Records from a dataset:
== Segment start ==

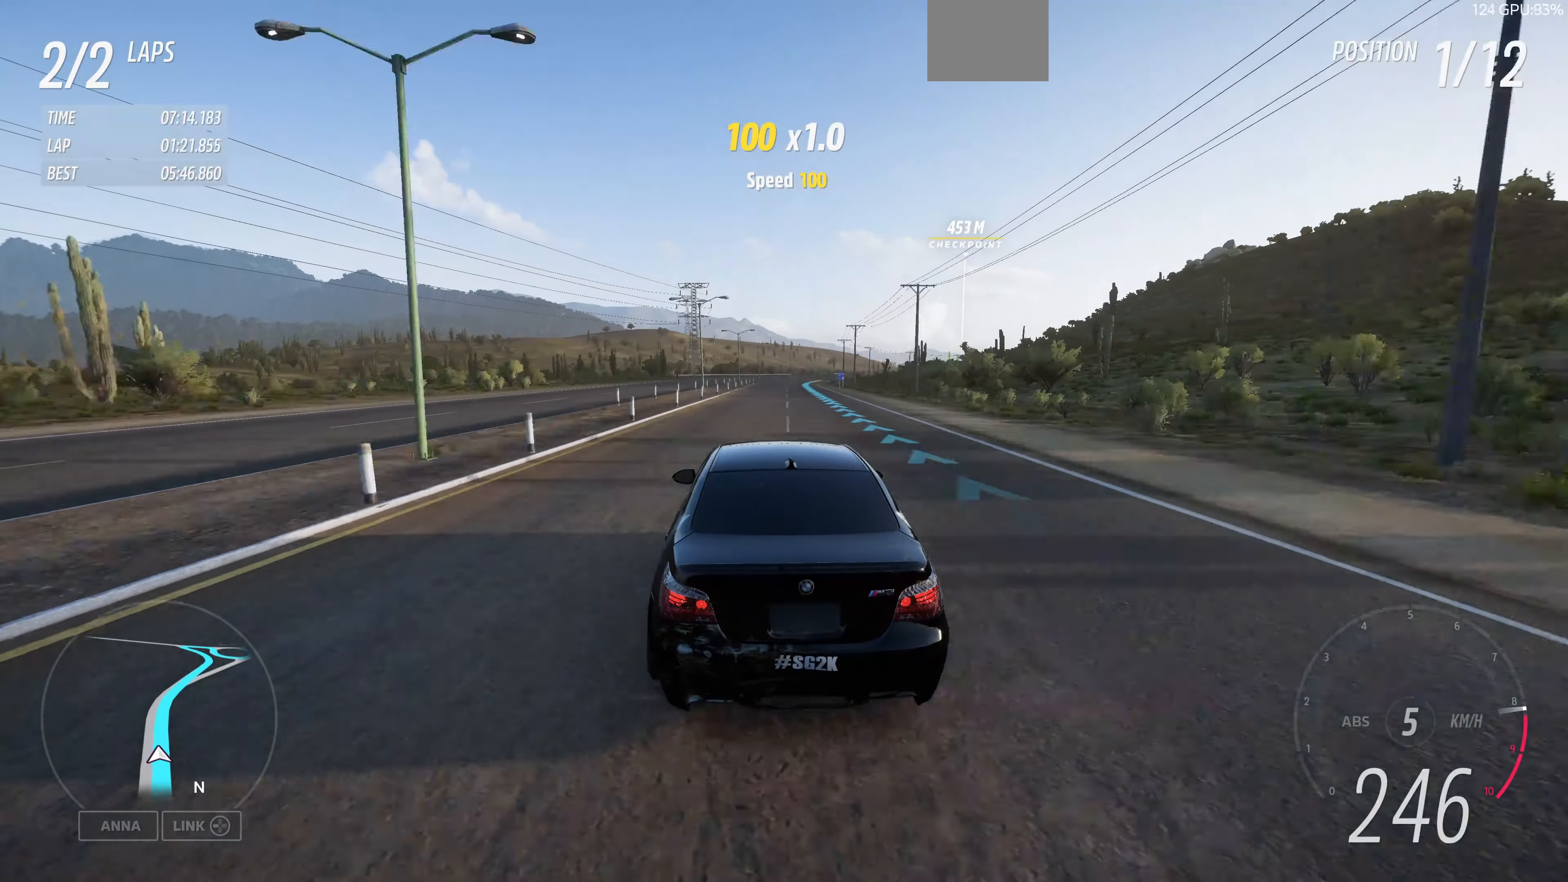
{"buttons": ["R2"], "left_stick": "up", "right_stick": "up", "events": []}
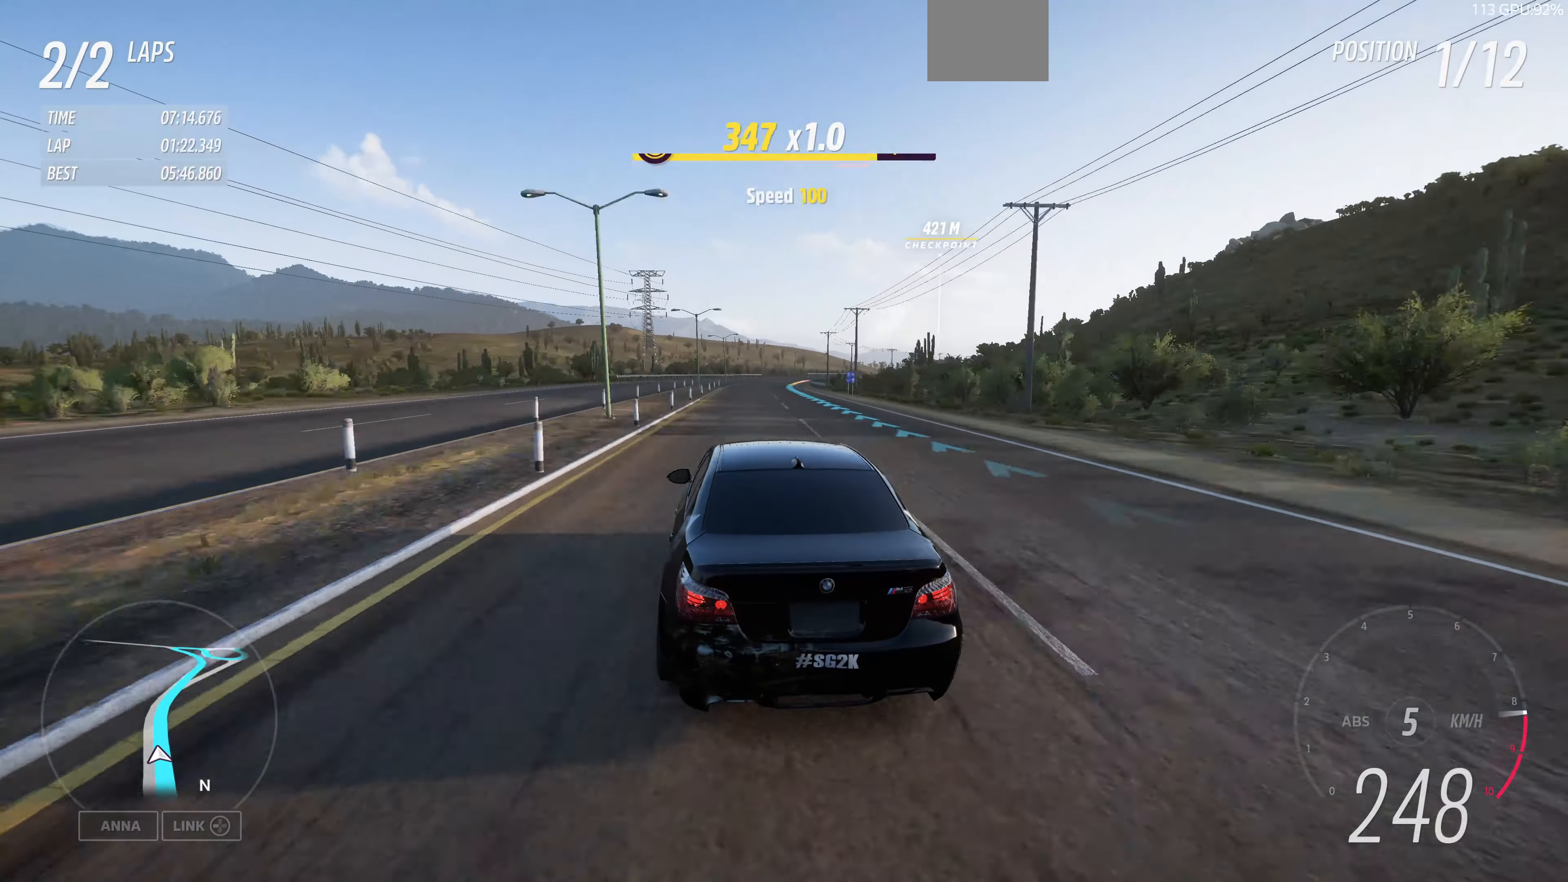
{"buttons": ["R2"], "left_stick": "up", "right_stick": "up", "events": []}
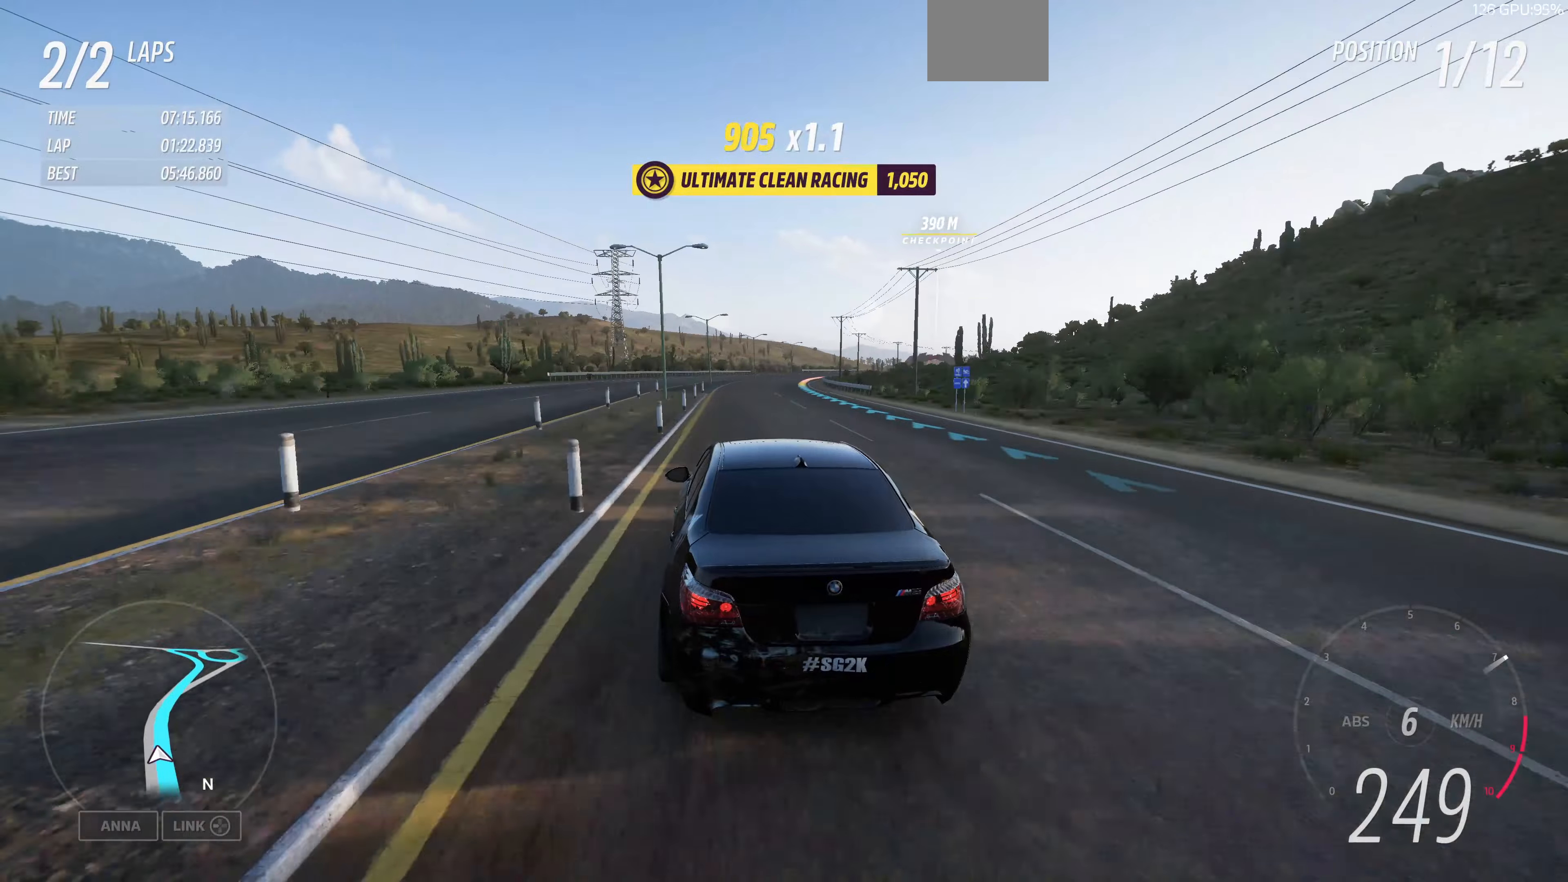
{"buttons": ["R2"], "left_stick": "up", "right_stick": "up", "events": []}
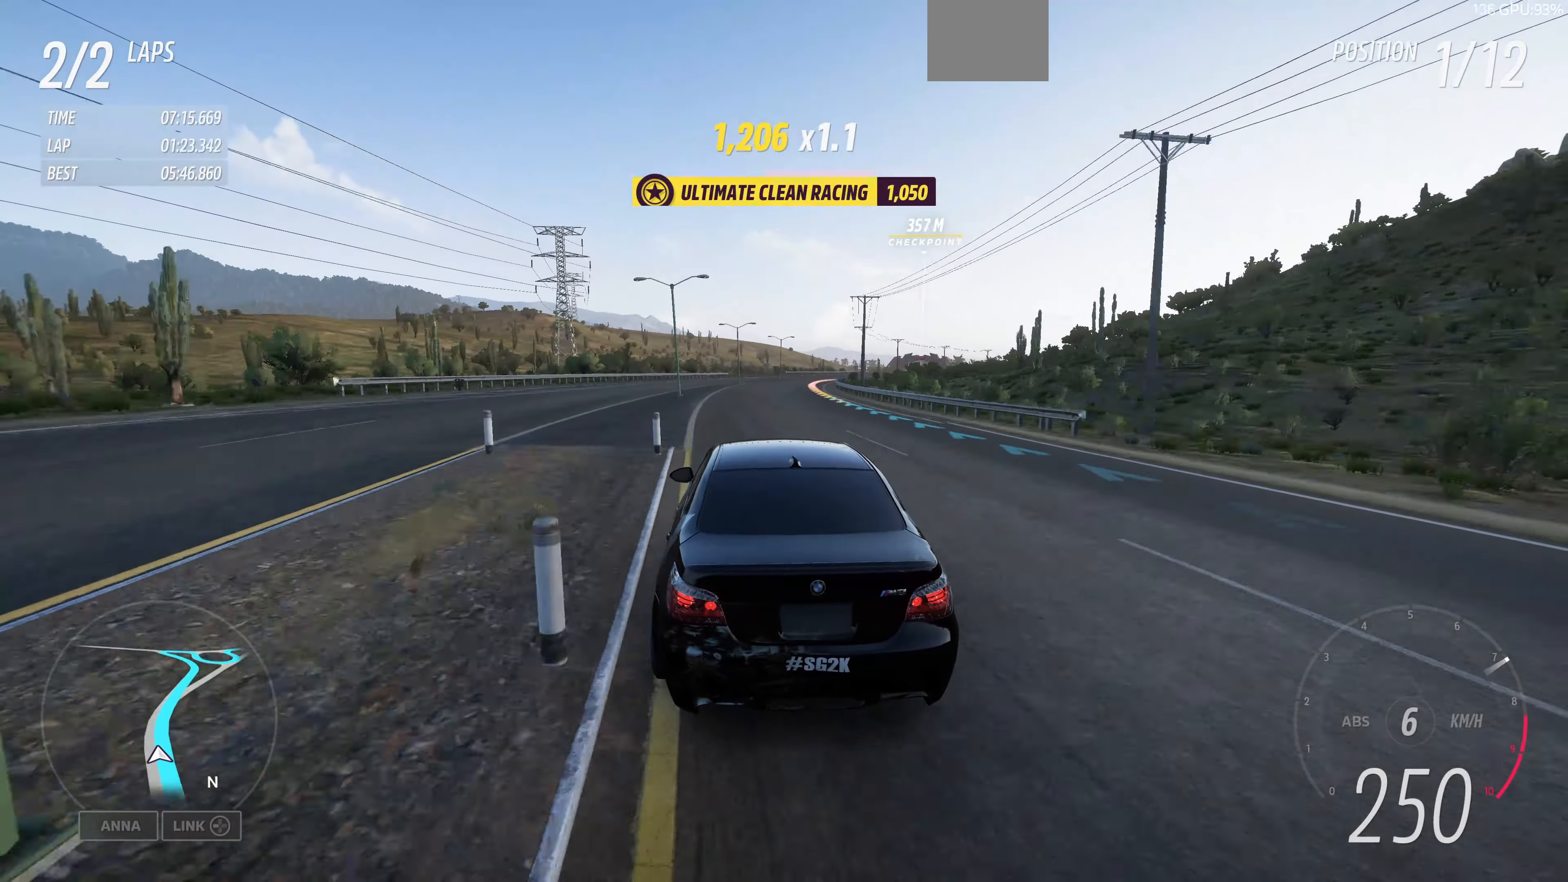
{"buttons": ["R2"], "left_stick": "up-right", "right_stick": "up", "events": [[400, "left_stick", "up-right"]]}
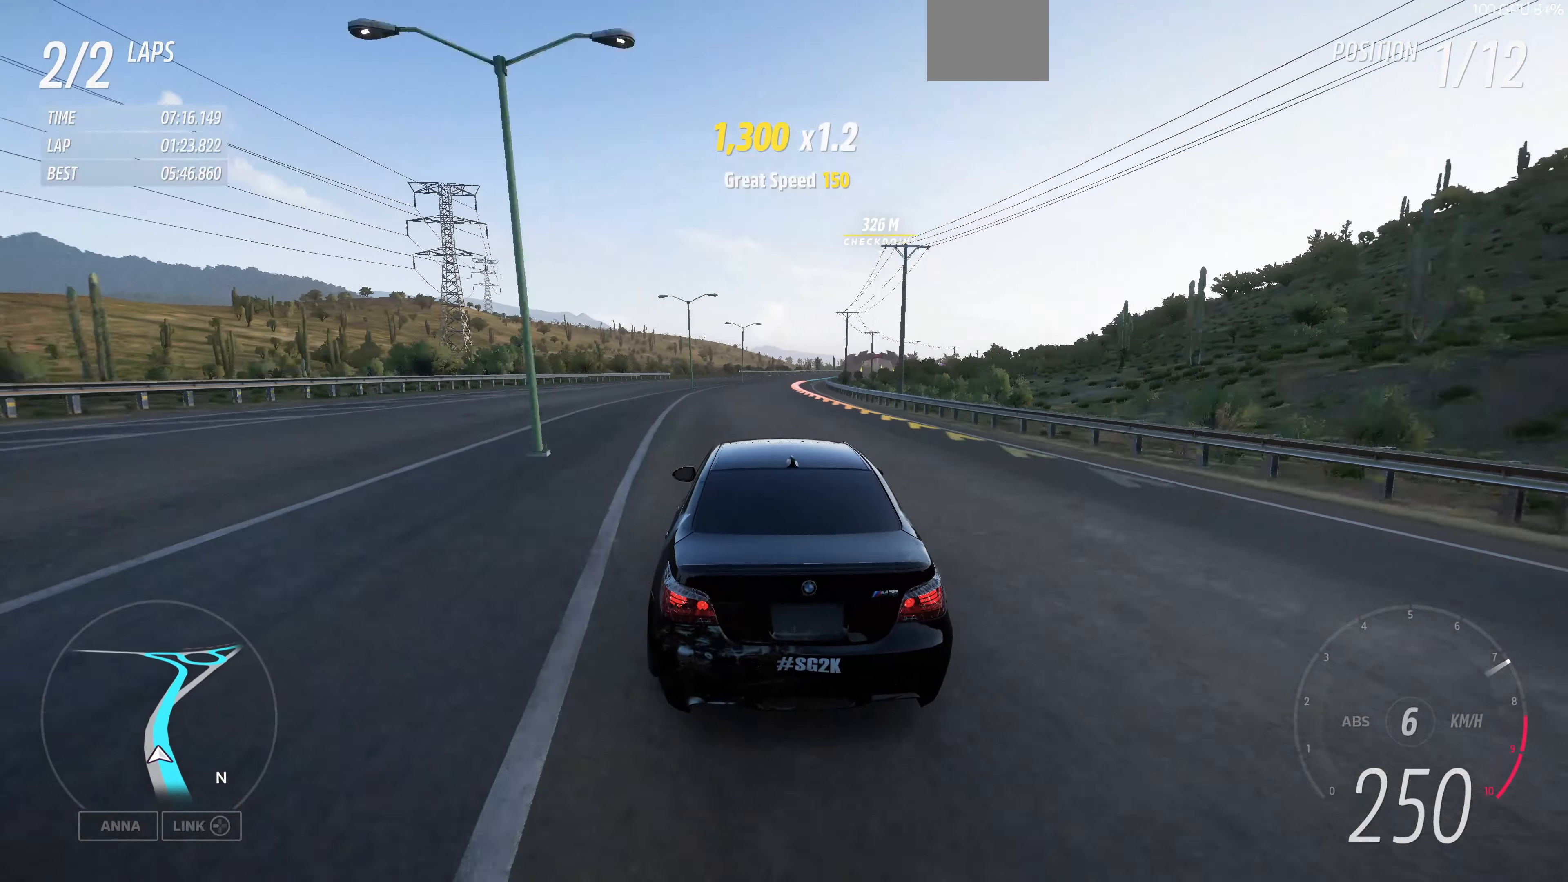
{"buttons": ["R2"], "left_stick": "up-right", "right_stick": "up", "events": []}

== Segment end ==

Each entry should be output word for word, with no pictures carried over.

*RESPONSE BELOW*:
{"buttons": ["R2"], "left_stick": "up", "right_stick": "up", "events": []}
{"buttons": ["R2"], "left_stick": "up", "right_stick": "up", "events": []}
{"buttons": ["R2"], "left_stick": "up", "right_stick": "up", "events": []}
{"buttons": ["R2"], "left_stick": "up-right", "right_stick": "up", "events": [[400, "left_stick", "up-right"]]}
{"buttons": ["R2"], "left_stick": "up-right", "right_stick": "up", "events": []}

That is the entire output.